# Page
==========

The William H. Seward House Museum is a historic house museum at 33 South Street in Auburn, New York.  Built about 1816,  the home of William H. Seward (1801–72), who served as a New York state senator, the governor of New York, a U.S. senator, a presidential candidate, and then Secretary of State under presidents Abraham Lincoln and Andrew Johnson.  The house was declared a National Historic Landmark in 1964, and added to the National Register of Historic Places on October 15, 1966.  It is now maintained by nonprofit organization as a museum dedicated to Seward's legacy.

Description
The Seward House is located south of the center of Auburn, on the west side of South Street opposite Grover Street.  Its core element is a two-story brick structure, with a gabled roof.  To this house William Seward made numerous additions, beginning with a two-story tower and wing at the west end in 1847, to which a porte-cochere and carriage house were added.  In 1866, he added another narrower wing and three-story tower to the south side of the house, and additional separate carriage houses were built further south on the property.

History
The core of the house was built in 1816 by Judge Elijah Miller, Seward's father-in-law.  Much of the actual construction of the house was done by the carpenter John C. Jeffries as well as his apprentice Brigham Young, who later became the leader of the Church of Jesus Christ of Latter-day Saints.  The house remained in the hands of Seward's descendants until 1951, when it was turned over to a nonprofit for conversion to a museum.

==========

# Extracted records
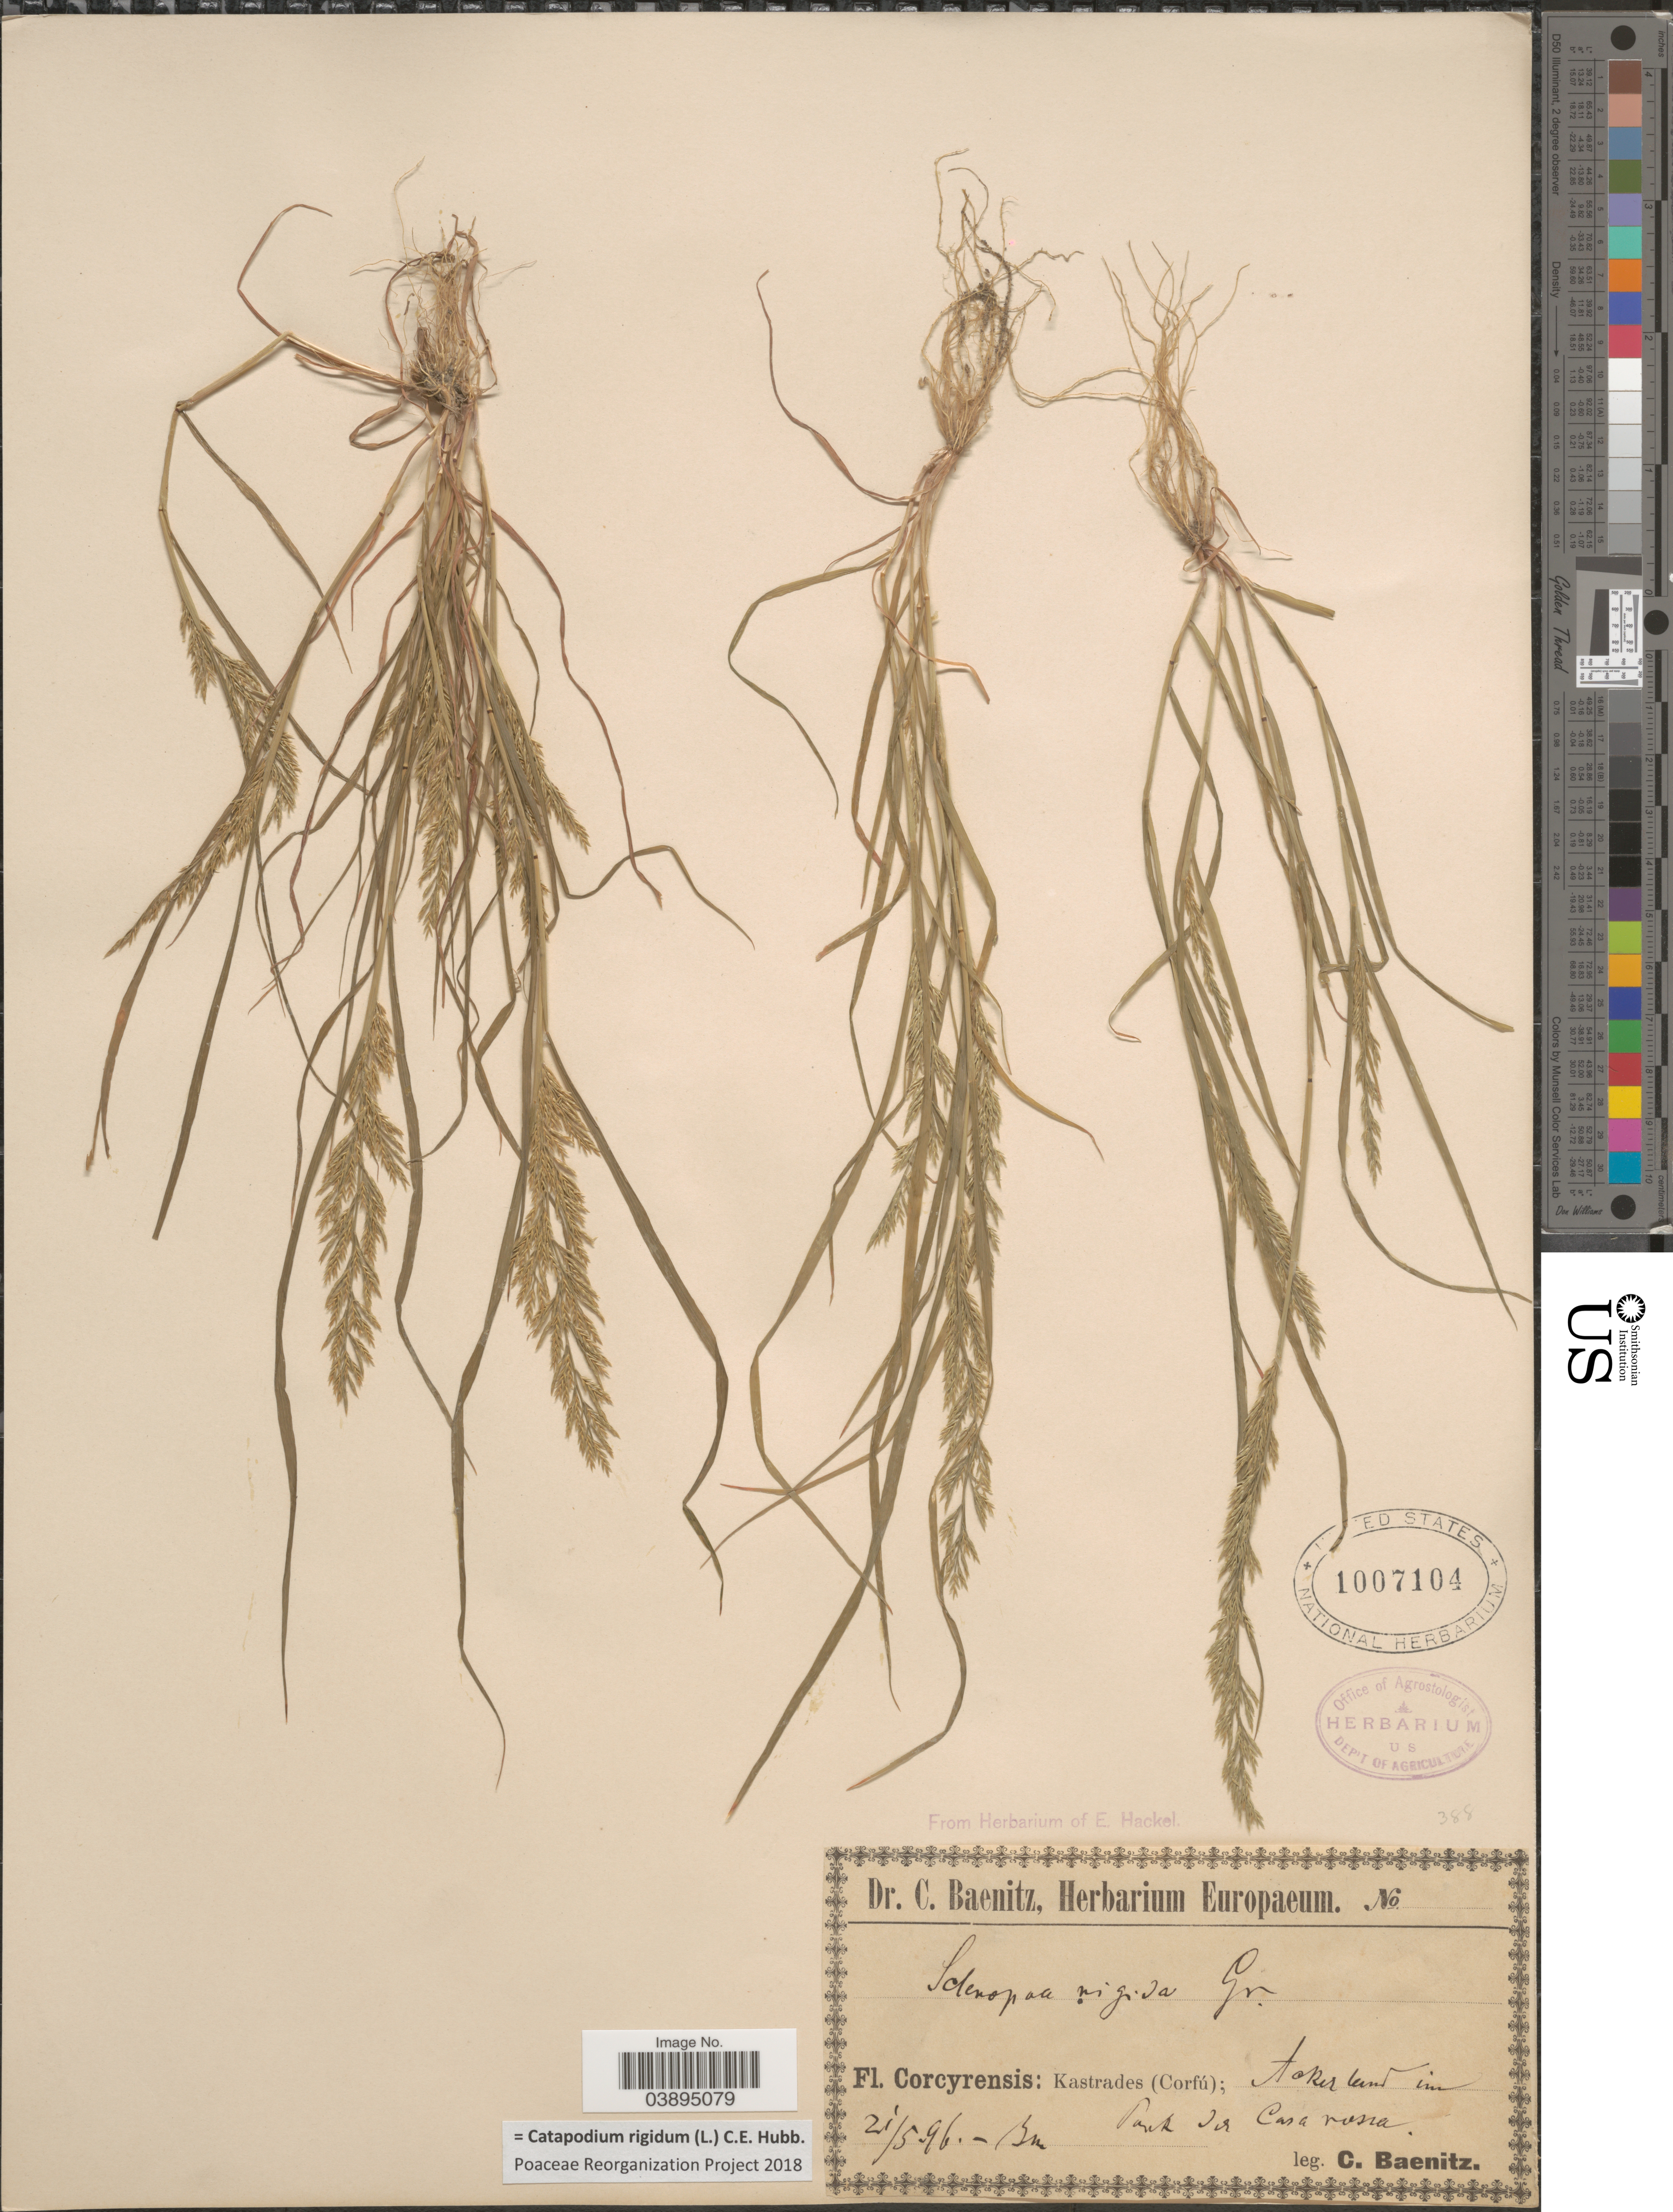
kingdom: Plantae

==========

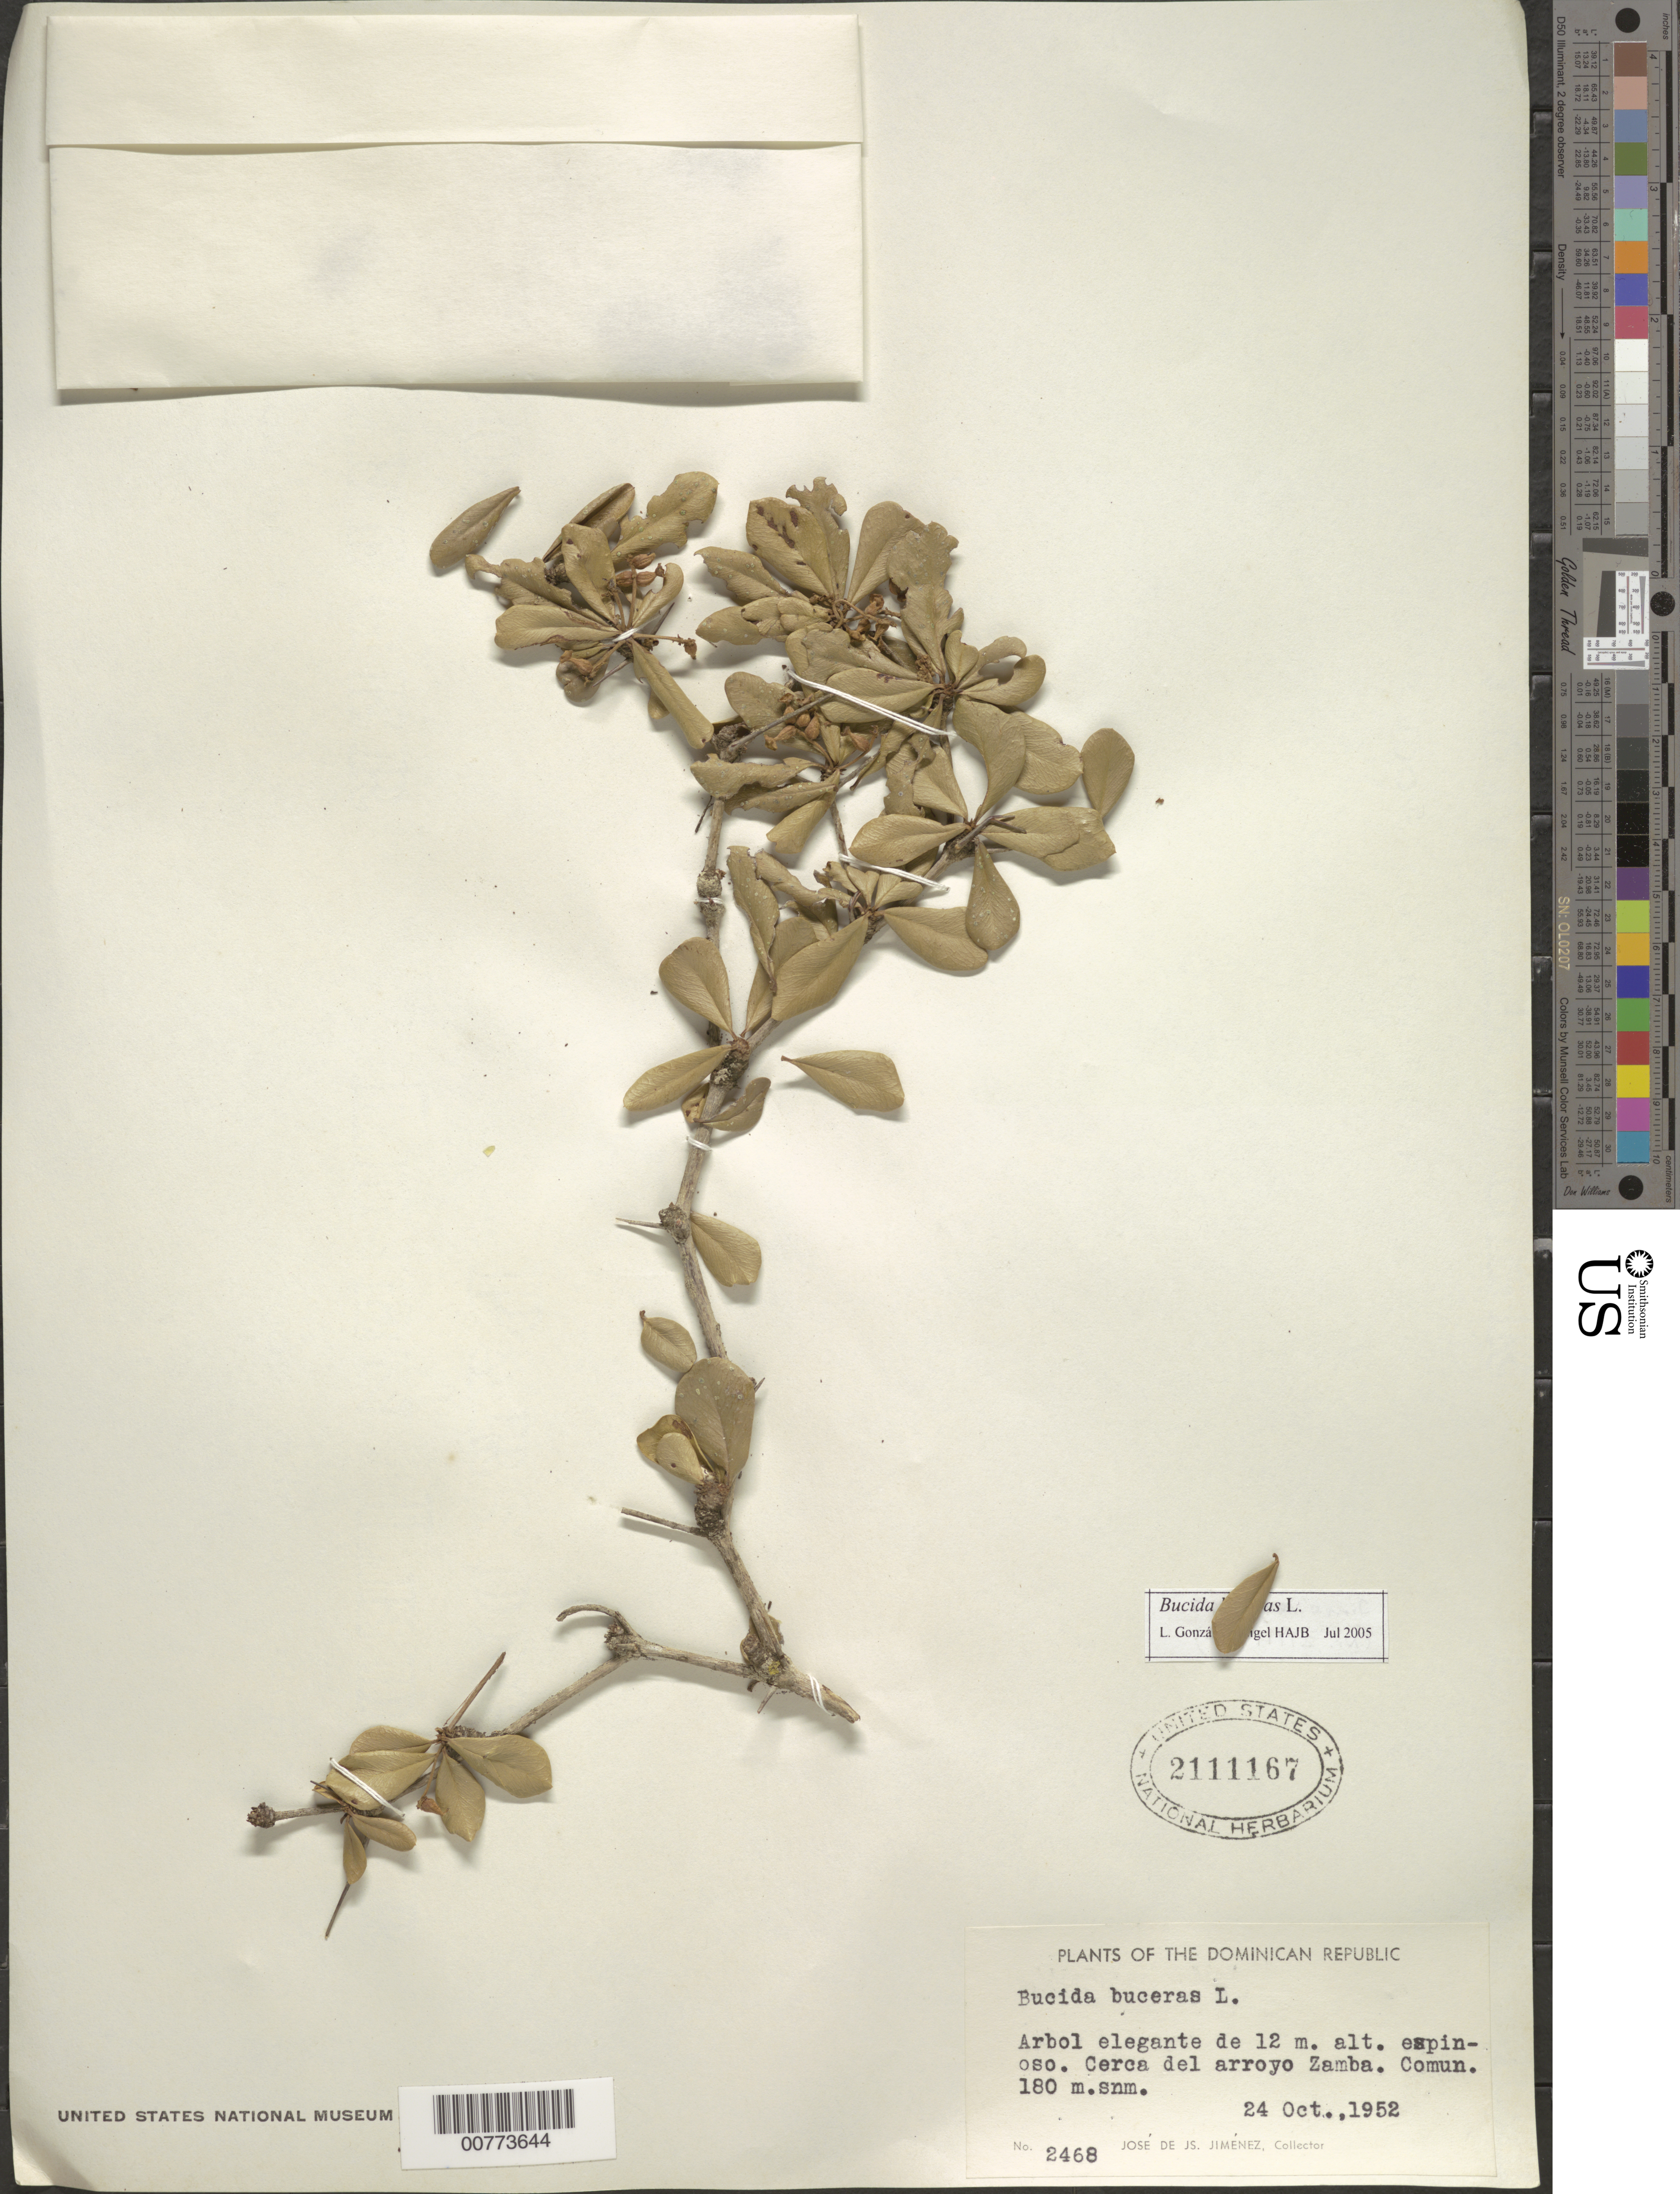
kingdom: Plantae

==========

# Objectives
[1] According to the page on the Seward House, in what year did William Seward add the three-story tower to the south side of the house?
[2] Carry on the Seward House page from the point where it ends.

# Answers to the problems
[1] 1866

[2]
Among other notable accomplishments, Seward negotiated the 1867 purchase of Alaska from Russia, which became known as "Seward's Folly". Although he spent many years in Albany and Washington, D.C., he called this house his home from the time of his marriage in 1824 until his death.  The entire house remains furnished with extensive Seward-family collections.

Gallery

See also
List of National Historic Landmarks in New York
National Register of Historic Places listings in Cayuga County, New York

References

External links

Official site: SewardHouse.Org

Houses on the National Register of Historic Places in New York (state)
National Historic Landmarks in New York (state)
Historic house museums in New York (state)
Museums in Cayuga County, New York
Houses on the Underground Railroad
Biographical museums in New York (state)
Houses in Cayuga County, New York
National Register of Historic Places in Cayuga County, New York
Seward family
Houses completed in 1816
Museums established in 1951
1951 establishments in New York (state)
Underground Railroad in New York (state)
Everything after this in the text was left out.